Intravenous Immunoglobulins and Therapeutic Plasma Exchange
There are limited data supporting the use of intravenous immunoglobulins (IVIG). There is a theoretical benefit of neutralizing streptococcal toxins in NSTI associated with toxic shock syndrome; however, this has not been shown as of yet to be beneficial in the literature.89,97 Therapeutic plasma exchange (TPE) has been considered and is thought to remove inflammatory mediators.89 The current literature is not yet mature enough to make a recommendation at this time.
Disposition
Prompt surgical consultation and intervention with early surgical intensive care involvement allow for more timely management and handoff of the patients with NSTI’s and are associated with decreased mortality.10,54 Typically patients with NSTI will require intensive care management.

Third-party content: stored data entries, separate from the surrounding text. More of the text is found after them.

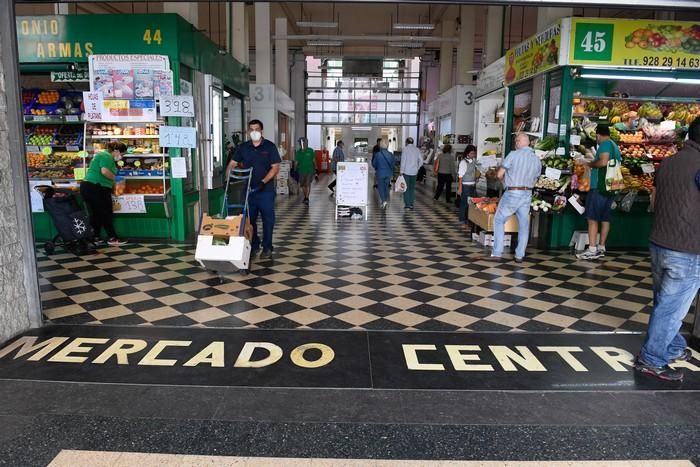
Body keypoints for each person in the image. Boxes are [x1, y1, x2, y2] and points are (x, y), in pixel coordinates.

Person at [635, 117, 700, 382]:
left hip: (659, 242)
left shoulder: (670, 162)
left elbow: (655, 198)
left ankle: (672, 347)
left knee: (665, 301)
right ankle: (651, 359)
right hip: (687, 247)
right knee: (672, 308)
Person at [226, 119, 281, 260]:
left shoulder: (270, 147)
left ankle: (267, 247)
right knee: (250, 220)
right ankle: (254, 245)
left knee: (268, 220)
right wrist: (229, 177)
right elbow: (232, 163)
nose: (254, 132)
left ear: (261, 131)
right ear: (248, 131)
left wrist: (263, 182)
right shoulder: (243, 147)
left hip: (266, 190)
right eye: (251, 129)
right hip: (248, 190)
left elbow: (275, 167)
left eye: (257, 129)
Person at [489, 133, 541, 263]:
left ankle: (497, 252)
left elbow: (500, 174)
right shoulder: (536, 159)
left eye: (516, 141)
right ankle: (519, 255)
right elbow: (536, 180)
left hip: (513, 193)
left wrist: (506, 183)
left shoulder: (513, 154)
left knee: (499, 220)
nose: (516, 143)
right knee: (524, 225)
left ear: (518, 142)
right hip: (527, 194)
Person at [576, 126, 621, 260]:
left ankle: (592, 249)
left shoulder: (605, 145)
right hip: (611, 186)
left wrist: (590, 164)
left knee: (592, 218)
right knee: (605, 218)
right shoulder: (614, 145)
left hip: (600, 187)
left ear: (598, 135)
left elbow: (603, 162)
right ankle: (601, 247)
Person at [80, 141, 128, 247]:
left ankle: (94, 238)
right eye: (122, 154)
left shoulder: (105, 156)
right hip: (96, 187)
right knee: (106, 213)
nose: (121, 157)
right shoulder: (106, 156)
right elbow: (104, 171)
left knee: (97, 214)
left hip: (91, 187)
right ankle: (113, 238)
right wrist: (116, 179)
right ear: (116, 151)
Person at [399, 137, 424, 210]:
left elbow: (403, 161)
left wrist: (401, 171)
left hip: (406, 172)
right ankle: (411, 204)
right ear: (413, 142)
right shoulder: (417, 149)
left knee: (406, 188)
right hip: (414, 172)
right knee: (412, 189)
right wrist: (417, 167)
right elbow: (421, 160)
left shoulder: (405, 149)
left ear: (406, 142)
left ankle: (407, 205)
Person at [457, 145, 479, 228]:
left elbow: (475, 171)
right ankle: (462, 220)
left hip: (472, 185)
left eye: (474, 153)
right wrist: (460, 188)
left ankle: (468, 220)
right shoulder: (463, 162)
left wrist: (476, 178)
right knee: (464, 204)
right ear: (467, 153)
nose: (473, 155)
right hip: (465, 186)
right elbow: (460, 176)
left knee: (471, 204)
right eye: (471, 153)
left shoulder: (474, 161)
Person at [372, 140, 394, 209]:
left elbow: (374, 164)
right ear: (387, 145)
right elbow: (393, 164)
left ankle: (384, 201)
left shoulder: (378, 154)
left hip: (380, 173)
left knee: (381, 187)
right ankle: (384, 200)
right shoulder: (391, 154)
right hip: (388, 173)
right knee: (386, 187)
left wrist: (377, 168)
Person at [294, 137, 315, 205]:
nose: (301, 143)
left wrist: (316, 169)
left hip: (310, 170)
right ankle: (305, 196)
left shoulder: (311, 150)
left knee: (308, 184)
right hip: (301, 171)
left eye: (302, 142)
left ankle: (306, 198)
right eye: (300, 142)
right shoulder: (298, 152)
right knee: (303, 185)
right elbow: (296, 162)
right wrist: (294, 169)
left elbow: (314, 160)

Transfer of NSTI patients is reasonable for resource-limited facilities and should occur in consultation with surgical teams at the transferring and receiving facilities.97
Future Research Considerations
Future research considerations should include external validation of NLR, MLR and PLR; more accurate scoring systems with higher sensitivity and specificity; and more robust studies on the role of complementary interventions including IVIG and TPE in FG.
Conclusion
Emergency clinicians must be vigilant about FG diagnosis, as delay augments high mortality and morbidity rates.7 FG is a clinical diagnosis with no laboratory or imaging results that can reliably exclude this condition. Therefore, high clinical suspicion must be maintained for altered, elderly, patients with pain out of proportion to examination, rapidly spreading infection, ecchymosis, crepitus, and bullae of the genital area. Although no scoring system has a high enough sensitivity and specificity to rule in or out FG, scoring systems such as the LRINEC or FGSI scores may assist with diagnostic dilemmas. Newer prognostic markers including NLR, PLR and PMI may offer faster risk stratification and efficient surgical disposition. Definitive diagnosis and treatment include aggressive operative management, appropriate early resuscitation, broad-spectrum antibiotics, and timely surgical consultation. Further study is needed regarding the roles of IVIG and plasma exchange.
Disclosure
The authors report no conflicts of interest in this work.